**TASK**: Find each line in the material below that contains the string "geoboundaries" and copy those lines out in full.

**EXCERPTED RECORDS**:
::::

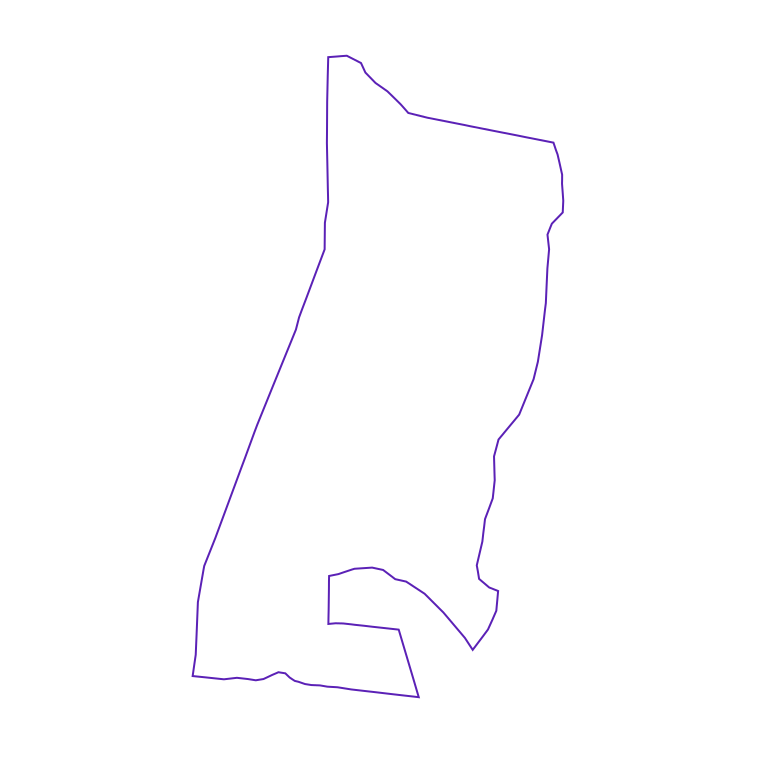 the district of Nduga, Papua, Indonesia, rotated 99°
{"feature_id": "22746128B7624163664321", "entity_name": "Nduga", "entity_type": "district", "adm_level": 2, "iso_a3": "IDN", "parent_name": "Indonesia", "parent_adm1": "Papua", "projection": "orthographic", "projection_center": [138.356, -4.436], "detail": "fine", "context": "isolated", "style": "outline", "palette": "violet", "viewbox_px": 768, "rotation_deg": 99, "n_neighbors": 0, "source": "geoboundaries", "source_scale": "gbopen_adm2", "svg_char_len": 2207}
<svg xmlns="http://www.w3.org/2000/svg" viewBox="0 0 768 768"><g transform="rotate(99 384 384)"><path d="M702.4,527.3L701.7,514.9L700.8,497.7L700.7,495.9L697.2,483.3L696.7,472.3L696.7,464.3L694.3,457.0L694.2,456.8L693.2,455.3L688.7,448.7L686.0,444.4L685.2,443.2L685.2,439.0L685.2,436.2L688.7,431.2L689.2,430.0L689.4,429.7L691.2,425.7L691.5,421.9L692.7,415.1L692.7,408.6L691.7,400.1L691.8,392.6L690.8,382.5L690.8,381.2L690.8,376.7L690.8,368.5L690.0,350.0L689.9,348.0L689.7,343.4L689.2,330.8L688.8,321.3L688.1,305.7L687.9,300.7L670.4,309.0L637.8,324.6L624.8,330.8L624.3,331.1L624.9,343.5L625.6,358.0L625.9,365.7L626.4,375.2L626.5,378.6L626.9,386.9L627.9,394.4L629.7,401.4L622.6,402.4L615.3,403.4L594.6,406.4L587.4,407.5L582.2,408.2L578.9,399.3L576.4,394.6L572.2,386.5L571.1,384.2L567.2,367.0L567.8,355.8L572.6,346.8L575.0,342.4L575.7,331.2L584.8,311.1L597.0,294.3L600.3,289.7L622.1,264.4L632.7,254.8L617.9,246.9L610.2,242.9L599.7,240.0L590.4,237.6L579.6,238.3L570.6,238.9L568.5,248.3L567.4,250.1L563.2,257.0L561.6,259.6L554.3,262.0L548.6,264.0L524.2,262.2L515.5,262.6L508.7,262.8L501.7,263.1L499.7,262.7L490.5,260.8L479.9,258.7L473.6,259.0L461.7,259.6L458.1,260.3L438.3,264.0L429.8,263.1L420.9,262.2L393.1,245.7L378.5,242.3L355.8,237.0L338.0,235.5L320.9,235.5L311.0,235.5L285.5,236.6L278.9,236.8L265.7,238.3L244.3,240.7L225.1,242.0L210.9,245.9L202.8,244.1L199.4,243.3L186.6,234.3L175.0,235.6L167.2,237.4L158.3,239.5L153.9,240.1L149.4,240.8L144.1,242.9L138.0,245.3L130.1,248.5L125.8,250.9L120.4,253.7L119.1,254.4L118.2,278.6L118.1,281.6L117.7,290.6L117.2,304.0L117.2,304.7L116.8,315.6L115.9,339.3L115.6,345.1L115.3,353.4L114.2,382.8L112.5,402.4L105.3,411.1L99.7,418.9L94.4,426.4L88.0,439.5L79.3,451.1L70.6,456.9L65.6,472.1L67.0,478.1L67.7,480.9L69.9,490.2L87.5,487.9L105.9,485.4L114.0,484.3L144.8,479.6L154.9,478.1L174.8,474.5L199.4,470.1L207.0,468.7L213.2,467.6L234.0,467.6L260.3,463.7L283.6,468.5L311.1,474.1L324.0,476.8L331.5,478.3L344.0,479.5L358.6,482.9L366.7,484.8L403.5,493.4L444.0,502.8L451.7,504.4L478.7,509.7L489.5,511.9L501.0,514.2L562.0,526.4L562.5,526.5L591.8,533.1L595.5,533.2L628.5,533.7L660.9,529.9L680.9,527.6L689.0,527.5L702.4,527.3Z" fill="none" stroke="#5b21b6" stroke-width="2"/></g></svg>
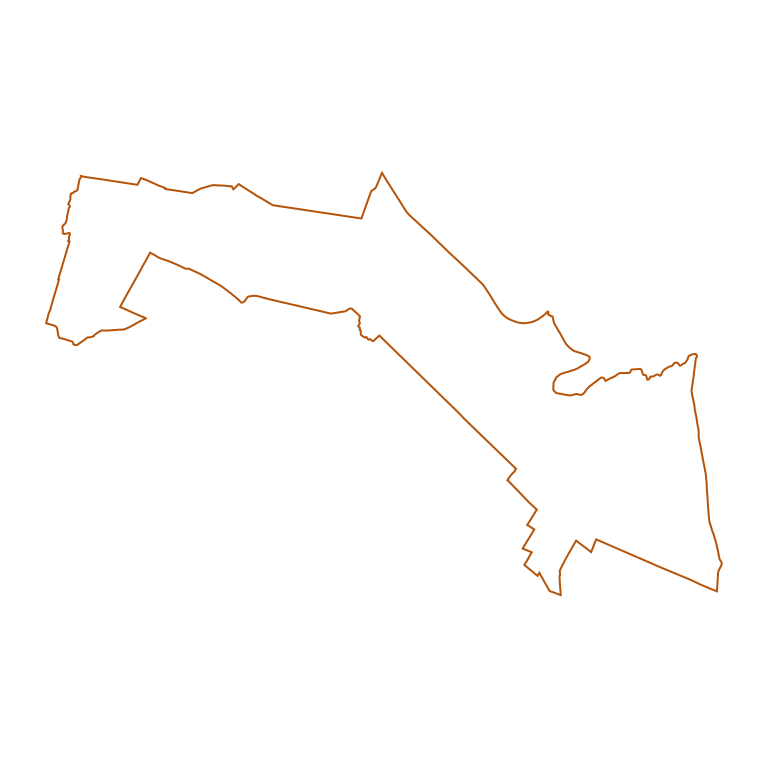 outline of Muñoz de Domingo Arenas, Tlaxcala, Mexico
{"feature_id": "50627088B8354307803042", "entity_name": "Muñoz de Domingo Arenas", "entity_type": "district", "adm_level": 2, "iso_a3": "MEX", "parent_name": "Mexico", "parent_adm1": "Tlaxcala", "projection": "mercator", "projection_center": [-98.236, 19.501], "detail": "fine", "context": "isolated", "style": "outline", "palette": "amber", "viewbox_px": 768, "rotation_deg": 0, "n_neighbors": 0, "source": "geoboundaries", "source_scale": "gbopen_adm2", "svg_char_len": 6012}
<svg xmlns="http://www.w3.org/2000/svg" viewBox="0 0 768 768"><path d="M382.0,172.9L376.1,187.0L375.3,188.2L371.8,190.7L371.1,191.5L368.0,200.0L361.4,218.5L272.7,205.2L262.8,199.2L255.4,195.0L255.1,194.6L245.8,188.7L238.7,184.1L233.4,189.3L231.7,186.3L228.1,186.1L224.9,185.7L214.9,185.2L212.4,185.2L200.4,188.7L192.3,193.1L165.3,189.0L165.4,188.1L158.2,185.4L149.1,181.2L145.2,179.6L141.0,178.1L137.4,184.8L102.2,179.4L84.6,176.9L81.0,176.0L81.1,176.4L81.1,177.1L79.9,178.6L79.6,179.3L79.3,180.3L79.1,181.4L78.8,182.4L78.5,184.4L78.3,185.2L78.2,186.5L77.9,187.5L77.7,188.3L77.7,189.0L77.4,190.0L77.0,190.5L76.5,190.8L75.4,191.3L74.4,191.6L73.9,191.9L73.3,192.8L72.9,193.1L71.9,193.2L71.1,193.5L70.8,193.7L70.7,194.0L70.7,195.0L70.4,196.3L70.4,199.2L70.0,200.5L68.4,203.8L68.4,204.3L68.5,204.6L69.3,205.2L69.6,205.6L69.8,206.1L69.8,206.7L69.7,207.1L68.8,208.2L68.6,208.6L68.4,210.9L68.0,212.3L67.5,214.8L67.2,215.4L66.8,219.6L65.4,223.4L63.4,225.1L62.7,226.0L62.5,226.4L62.4,228.0L62.6,229.1L62.9,229.9L62.9,230.6L62.8,232.6L62.8,233.1L63.0,233.5L63.3,233.7L63.7,233.8L64.6,234.0L64.8,233.8L66.4,233.5L67.8,233.5L69.2,232.9L69.6,233.0L69.9,234.5L69.8,235.1L69.5,235.7L69.0,236.6L68.9,237.0L69.0,239.0L68.9,239.6L68.2,241.0L69.5,241.4L58.2,279.4L59.0,279.6L57.1,286.0L55.2,292.6L54.3,295.4L49.8,311.2L49.1,312.1L48.5,314.2L46.1,323.2L53.8,325.5L55.5,326.2L56.5,327.2L57.1,328.4L58.2,335.0L59.1,337.8L62.3,338.5L72.4,341.6L73.6,344.0L73.5,344.4L75.3,345.2L78.0,344.5L79.7,343.1L85.2,339.4L86.0,338.6L87.2,337.6L88.1,337.4L90.0,337.3L93.8,336.1L94.6,334.8L100.3,331.0L101.9,330.4L107.0,330.6L118.9,329.7L122.7,329.6L125.1,329.1L129.4,327.2L139.2,321.7L145.5,318.6L145.8,318.3L145.4,318.0L136.3,314.2L120.1,306.9L124.9,298.0L138.5,273.8L150.1,252.7L154.3,254.9L158.8,257.6L162.1,259.0L167.7,260.8L176.1,264.2L182.5,267.2L184.0,268.1L186.2,268.8L187.0,268.8L188.2,268.7L188.8,268.7L189.4,269.0L199.4,273.6L201.6,274.7L212.2,280.9L218.6,284.5L222.1,286.7L230.0,292.7L234.6,296.4L238.4,299.6L241.2,302.5L242.4,302.6L243.0,302.3L244.3,301.4L245.4,300.1L246.6,298.3L248.0,296.8L249.8,296.3L252.5,295.9L254.1,295.8L255.4,295.8L257.5,296.1L269.1,299.2L323.7,311.9L330.4,313.5L330.9,313.6L332.3,313.4L345.3,311.3L346.3,310.8L348.2,309.4L350.0,308.6L351.0,308.4L351.7,308.6L351.9,308.7L360.0,316.3L359.0,321.0L359.1,321.4L359.8,322.6L359.8,323.1L359.6,323.8L358.3,325.9L358.3,326.3L358.4,326.6L359.8,327.8L359.8,329.8L360.0,330.1L360.6,330.4L360.8,330.7L360.7,333.5L360.8,334.1L361.0,334.9L363.1,336.5L364.7,337.4L365.0,337.5L365.5,337.4L366.2,337.0L366.5,337.2L367.0,337.9L368.2,339.5L368.4,339.6L368.8,339.6L369.7,339.1L370.1,339.1L372.1,340.7L372.8,341.0L373.2,341.0L373.6,340.9L374.1,340.5L375.6,338.9L379.4,335.6L459.2,413.4L463.4,417.9L468.5,422.9L516.0,468.8L515.3,469.9L514.9,471.0L512.7,473.2L510.4,475.8L507.4,480.2L508.0,480.6L518.5,491.4L528.5,501.9L536.8,509.6L529.2,521.9L527.2,524.9L534.3,529.5L523.9,546.4L522.7,548.6L531.8,552.3L529.8,555.6L526.9,560.9L524.3,564.9L537.6,575.9L539.3,572.8L549.6,591.0L560.7,595.1L560.5,591.1L560.1,586.4L559.6,579.0L559.6,575.7L560.0,575.2L559.9,572.6L559.7,571.3L559.7,570.8L562.0,566.0L566.4,557.5L576.1,540.6L591.2,552.1L593.9,545.0L596.2,539.4L661.6,567.8L691.9,580.4L699.5,584.1L707.7,587.6L716.3,591.1L716.9,591.3L717.3,585.8L718.1,572.8L718.6,570.8L721.1,565.7L721.9,563.6L721.6,562.4L719.6,559.3L717.8,550.1L716.1,542.9L713.4,533.6L712.7,532.3L709.9,523.2L709.2,520.4L708.6,513.9L708.0,505.9L707.5,497.4L706.7,487.0L706.7,483.8L705.7,473.7L701.8,453.6L700.6,446.6L699.2,440.1L698.6,436.7L698.7,435.3L698.7,432.6L698.4,429.1L697.6,425.1L696.3,416.9L695.0,410.8L694.2,404.4L692.2,395.1L691.5,390.6L693.6,376.5L694.0,372.6L695.9,358.2L697.0,356.8L696.8,356.5L696.7,355.1L696.2,354.4L695.8,354.0L694.9,353.9L694.3,354.0L693.2,354.3L691.9,354.4L690.9,355.1L688.8,356.0L688.5,356.2L688.4,356.6L688.3,357.1L687.6,359.1L687.2,359.9L685.5,362.6L684.8,363.2L682.9,363.9L682.4,364.3L681.1,365.4L680.7,365.6L680.3,365.6L679.9,365.6L679.6,365.4L679.3,365.2L678.2,363.4L677.5,362.9L677.0,362.7L676.0,362.7L675.0,362.7L674.2,363.2L673.8,363.7L672.7,365.3L671.8,365.9L670.6,366.4L669.8,366.5L669.1,366.7L665.5,368.8L664.2,369.8L663.2,370.8L662.6,371.7L661.7,373.4L661.2,374.9L660.9,375.4L660.6,375.7L659.9,375.7L658.2,374.6L656.9,374.6L656.1,374.7L654.0,376.1L653.3,376.3L652.4,376.5L650.9,376.5L650.5,376.8L650.1,377.1L649.4,378.7L648.5,379.5L648.1,379.7L647.4,379.7L647.2,379.5L646.1,375.6L645.7,375.2L645.1,375.0L643.8,374.9L643.3,374.7L642.9,374.2L641.5,370.1L640.9,369.3L640.2,368.9L639.5,368.9L638.7,369.0L637.8,369.2L636.5,369.1L634.9,369.4L632.0,369.4L631.0,370.3L630.7,370.8L630.4,372.0L629.5,372.7L628.7,373.1L626.4,372.9L624.1,373.1L620.5,373.0L619.2,373.3L618.6,373.6L614.8,376.3L613.2,377.1L610.6,378.1L605.6,380.9L604.6,379.1L604.1,378.4L603.7,378.1L602.5,377.7L601.8,377.6L601.2,377.6L600.8,377.8L589.0,386.8L587.2,388.7L584.3,392.7L583.5,393.5L582.4,394.4L581.5,394.8L580.3,394.9L579.5,394.8L577.5,394.2L576.7,394.0L576.0,394.1L570.7,395.4L570.2,395.5L566.4,394.9L558.0,393.4L556.2,392.9L554.4,391.3L553.4,389.9L553.3,389.6L553.5,383.7L553.6,382.5L556.6,376.9L559.0,375.4L559.5,374.8L560.4,374.2L564.0,372.9L567.7,371.9L574.0,369.9L576.3,369.0L578.2,368.0L581.3,366.1L583.6,364.9L586.2,363.2L588.0,361.9L588.6,361.1L589.4,359.5L589.7,358.4L589.7,357.5L588.9,356.3L588.0,355.7L586.9,355.3L583.0,353.8L574.0,351.0L572.4,349.9L570.2,348.2L567.7,345.8L566.1,344.0L563.7,340.0L561.1,335.1L555.3,325.3L554.4,323.5L553.6,321.1L552.5,316.4L551.9,316.4L551.2,316.2L549.9,315.3L549.1,315.1L548.4,314.8L548.2,314.4L548.1,313.6L548.4,312.1L547.7,311.5L545.2,314.0L543.0,315.9L539.3,318.5L536.9,320.0L533.0,321.7L530.5,322.4L527.4,322.9L524.9,323.2L522.6,323.2L520.4,323.0L517.6,322.4L511.4,320.2L508.3,318.7L506.0,317.2L504.0,315.6L502.0,313.7L500.5,311.8L494.6,302.8L489.7,294.6L483.8,285.8L482.3,283.9L458.0,260.7L449.3,252.8L431.6,235.5L410.8,216.4L407.7,213.3L406.7,212.1L404.9,209.4L398.8,199.6L387.9,182.6L382.0,172.9Z" fill="none" stroke="#b45309" stroke-width="2"/></svg>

::::

**TASK SOLUTION**:
{"feature_id": "22746128B7624163664321", "entity_name": "Nduga", "entity_type": "district", "adm_level": 2, "iso_a3": "IDN", "parent_name": "Indonesia", "parent_adm1": "Papua", "projection": "orthographic", "projection_center": [138.356, -4.436], "detail": "fine", "context": "isolated", "style": "outline", "palette": "violet", "viewbox_px": 768, "rotation_deg": 99, "n_neighbors": 0, "source": "geoboundaries", "source_scale": "gbopen_adm2", "svg_char_len": 2207}
{"feature_id": "50627088B8354307803042", "entity_name": "Muñoz de Domingo Arenas", "entity_type": "district", "adm_level": 2, "iso_a3": "MEX", "parent_name": "Mexico", "parent_adm1": "Tlaxcala", "projection": "mercator", "projection_center": [-98.236, 19.501], "detail": "fine", "context": "isolated", "style": "outline", "palette": "amber", "viewbox_px": 768, "rotation_deg": 0, "n_neighbors": 0, "source": "geoboundaries", "source_scale": "gbopen_adm2", "svg_char_len": 6012}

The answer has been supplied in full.